Une récente étude menée par le collectif citoyen Basta révèle que 79% des Marseillais estiment leur ville "très sale". Ce baromètre, qui a rassemblé les réponses de 3 743 participants à 48 questions, se penche sur la propreté de la deuxième plus grande ville de France.
Pas d'amélioration globale ces cinq dernières années
Alors qu'une majorité des répondants, soit 86%, affirment qu'il n'y a eu aucune amélioration notable en cinq ans, certaines avancées comme l'optimisation du tri des déchets et la propreté des plages sont reconnues. Les rues et les sols de Marseille, cependant, sont souvent décrits comme "très sales". Des problèmes critiques tels que la collecte des déchets, la nécessité d'une meilleure gestion des services et le coût exorbitant de 230 euros par habitant en moyenne, sont mis en avant par le collectif.

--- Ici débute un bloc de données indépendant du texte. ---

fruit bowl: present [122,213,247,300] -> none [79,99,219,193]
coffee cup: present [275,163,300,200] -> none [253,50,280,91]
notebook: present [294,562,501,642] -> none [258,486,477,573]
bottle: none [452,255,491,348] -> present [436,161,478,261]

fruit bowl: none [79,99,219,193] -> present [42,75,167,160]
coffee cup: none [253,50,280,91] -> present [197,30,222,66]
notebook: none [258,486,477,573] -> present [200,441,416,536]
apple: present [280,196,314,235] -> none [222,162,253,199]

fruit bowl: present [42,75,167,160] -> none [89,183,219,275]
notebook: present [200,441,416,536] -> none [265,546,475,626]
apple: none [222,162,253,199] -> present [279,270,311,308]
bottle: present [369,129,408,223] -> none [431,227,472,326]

Des solutions prioritaires à mettre en place
Selon Félix de Monts, fondateur de Basta, il est impératif de favoriser la coopération entre la mairie et la Métropole. Il suggère qu' « un élu marseillais soit chargé de coordonner toutes les initiatives liées à la propreté ».

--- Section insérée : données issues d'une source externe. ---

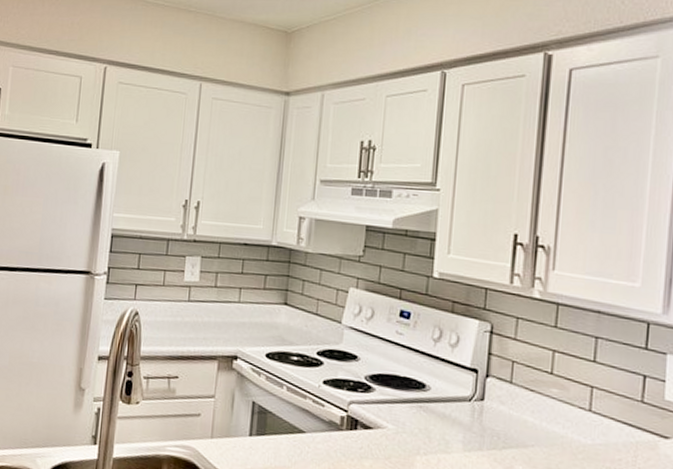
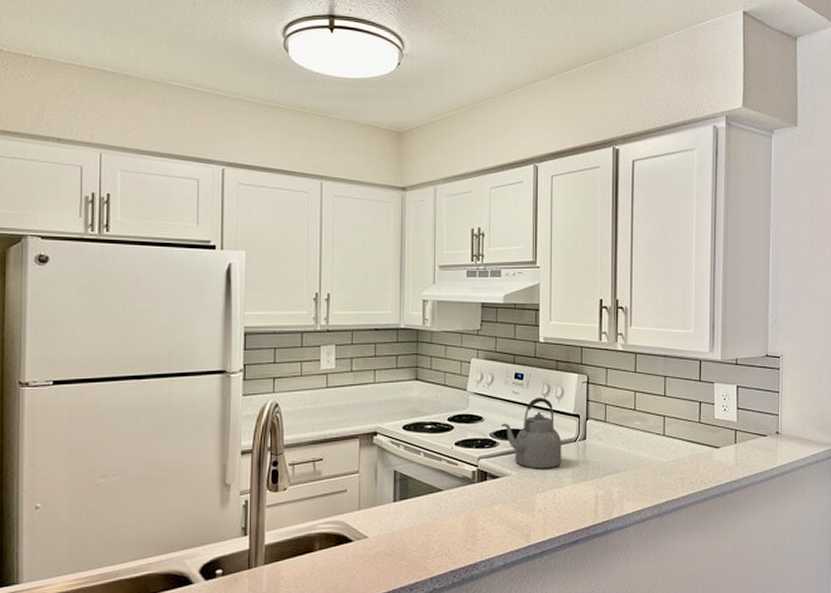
kettle: none [378,341,453,428] -> present [500,397,562,469]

Parmi les recommandations figurent : nettoyer plus fréquemment les rues, augmenter le nombre de poubelles et corbeilles, améliorer la fréquence des collectes de déchets et sanctionner les dépôts sauvages. Pour faire bouger les lignes, le collectif appelle également les candidats aux prochaines élections municipales à signer un pacte d'engagement axé sur la propreté de Marseille, afin de garantir une amélioration tangible.

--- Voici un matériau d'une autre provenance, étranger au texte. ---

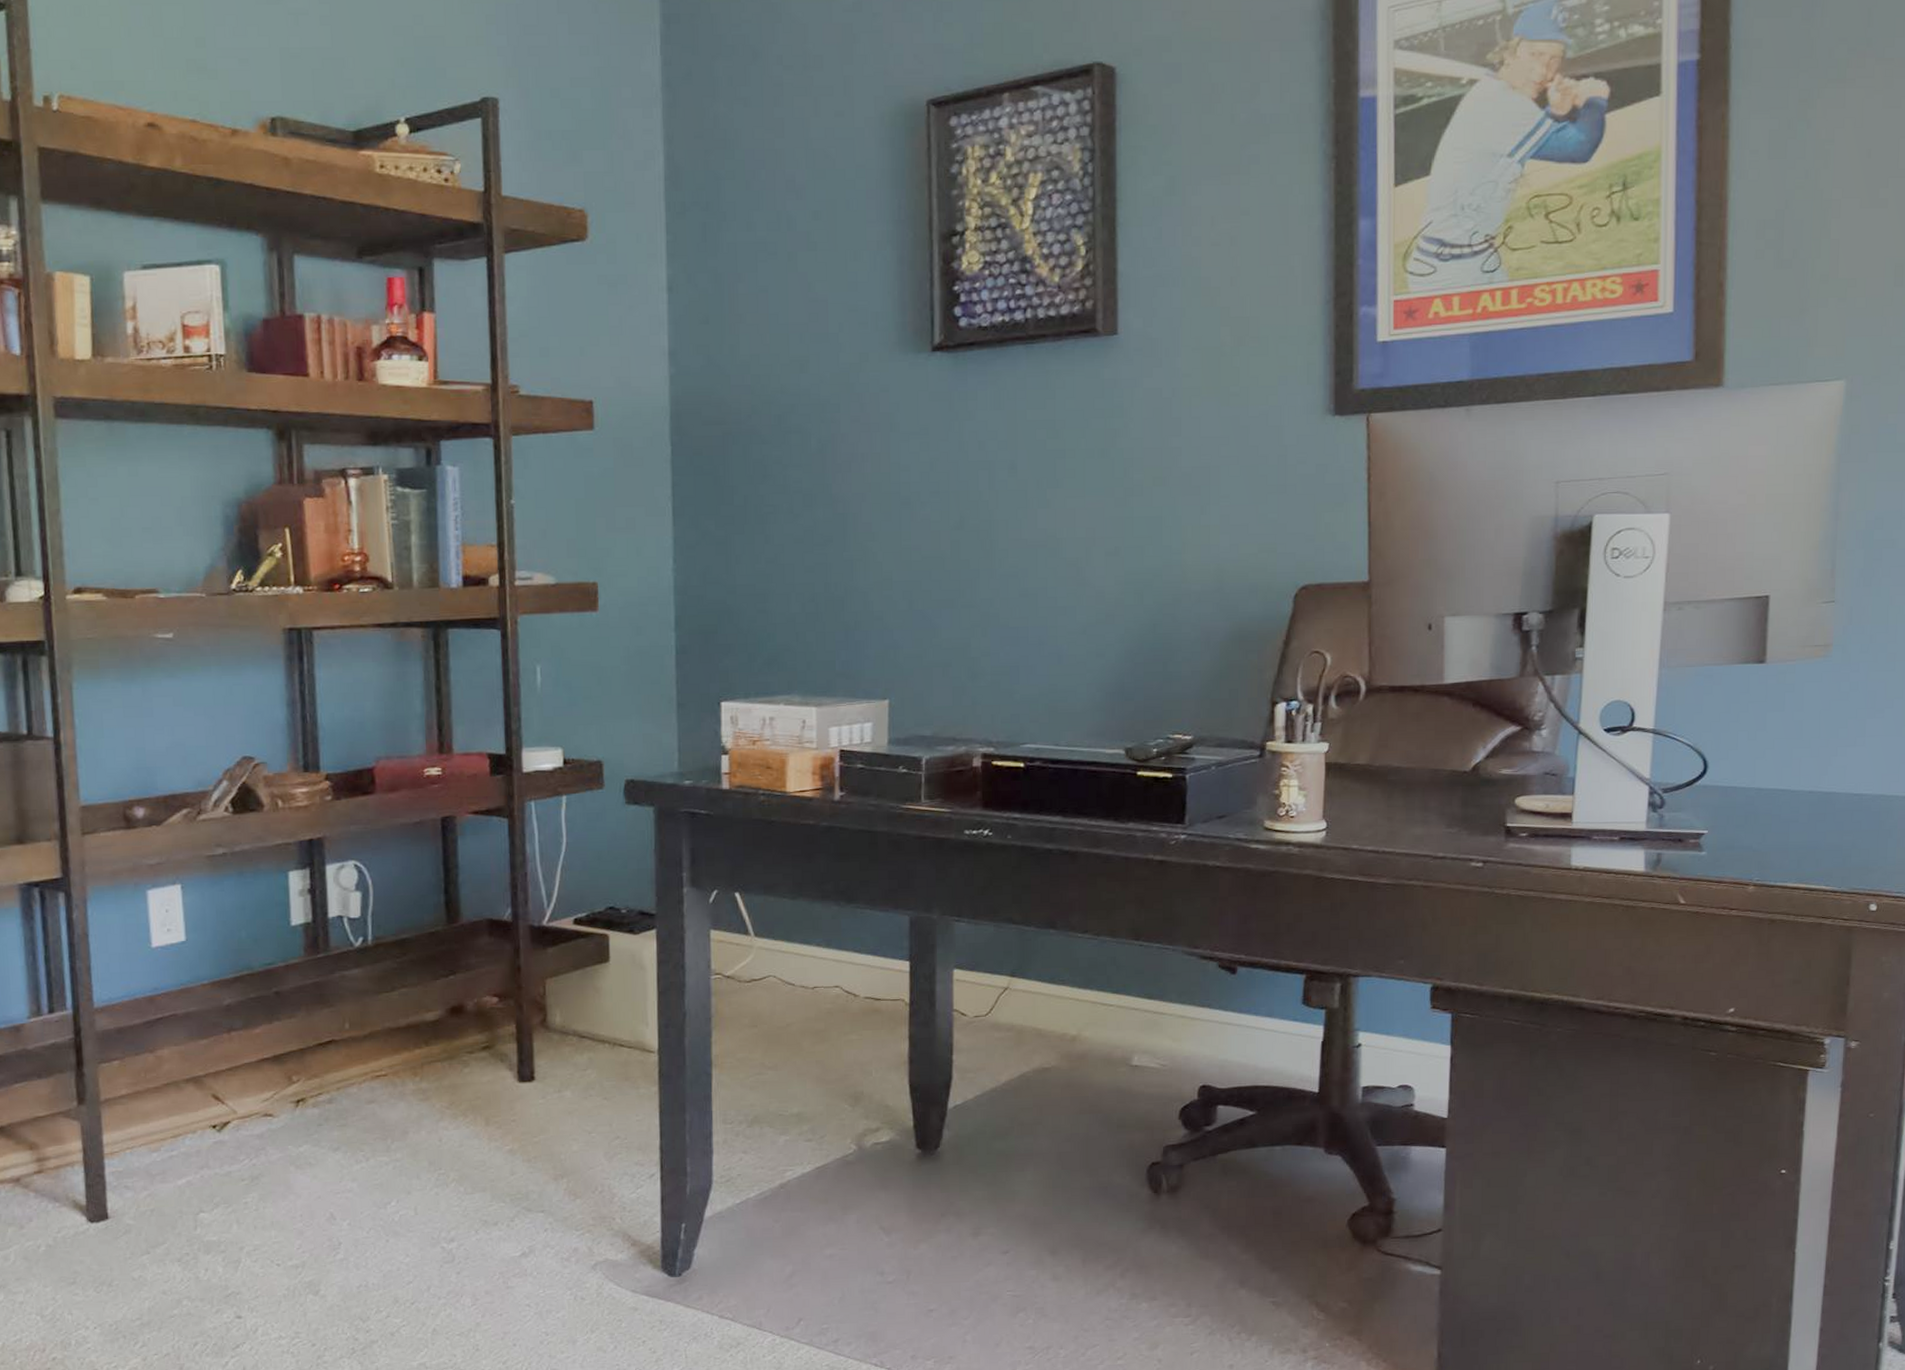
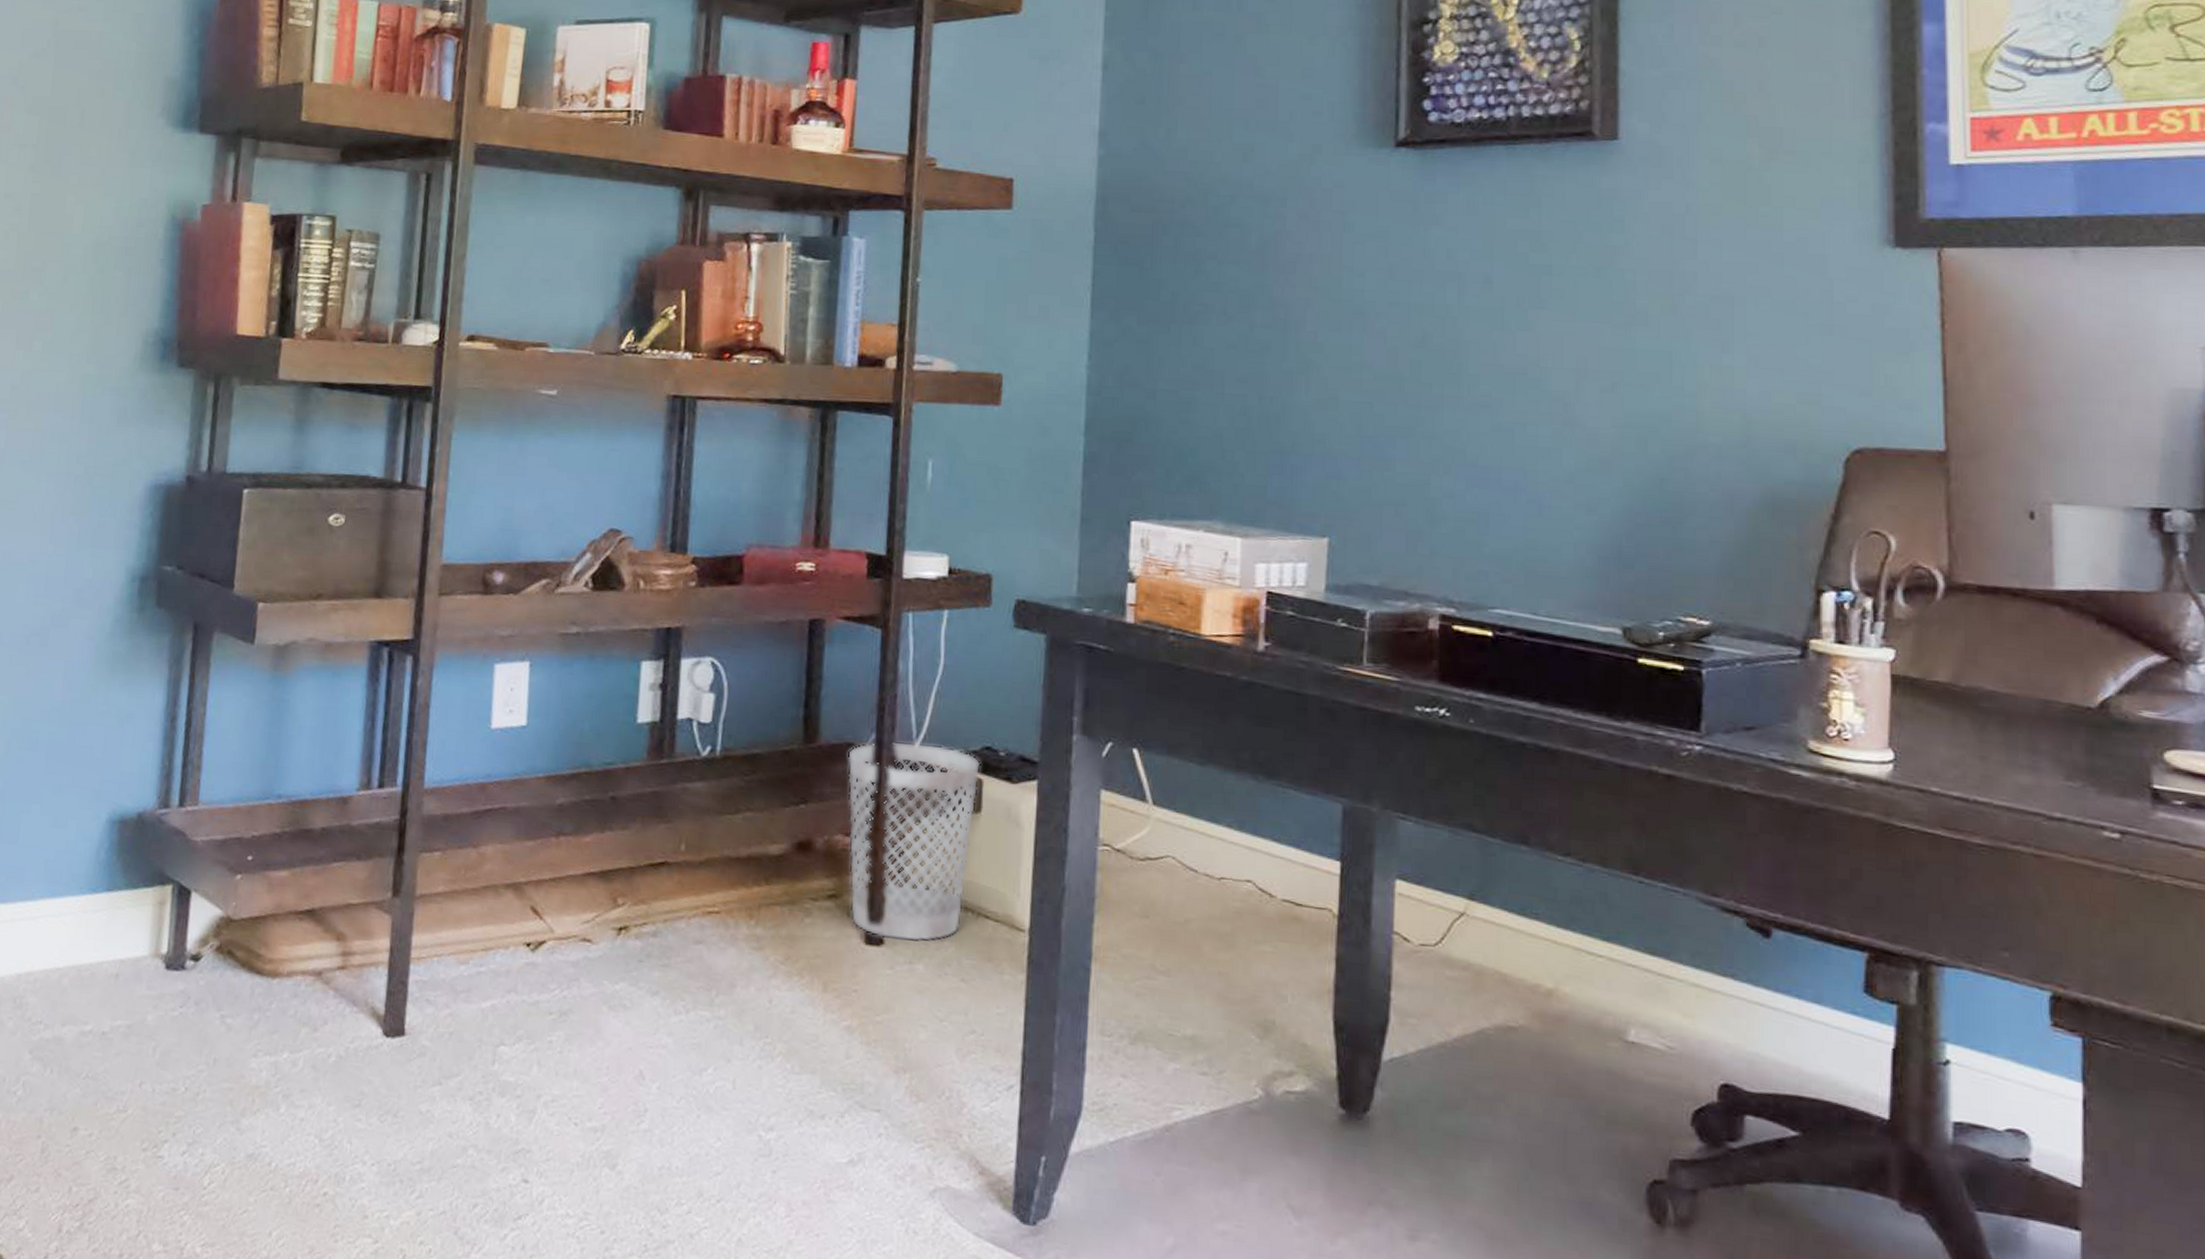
wastebasket: none [488,910,607,1076] -> present [847,741,981,943]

Le constat est clair : sans actions immédiates et coordonnées, l'espoir d'une ville plus propre semble s'éloigner. Comme le souligne Le Monde, "propreté et cadre de vie sont étroitement liés au bien-être des citoyens". Ce défi semble de plus en plus urgent alors que Marseille aspire à redorer son image et à garantir un environnement sain à ses habitants.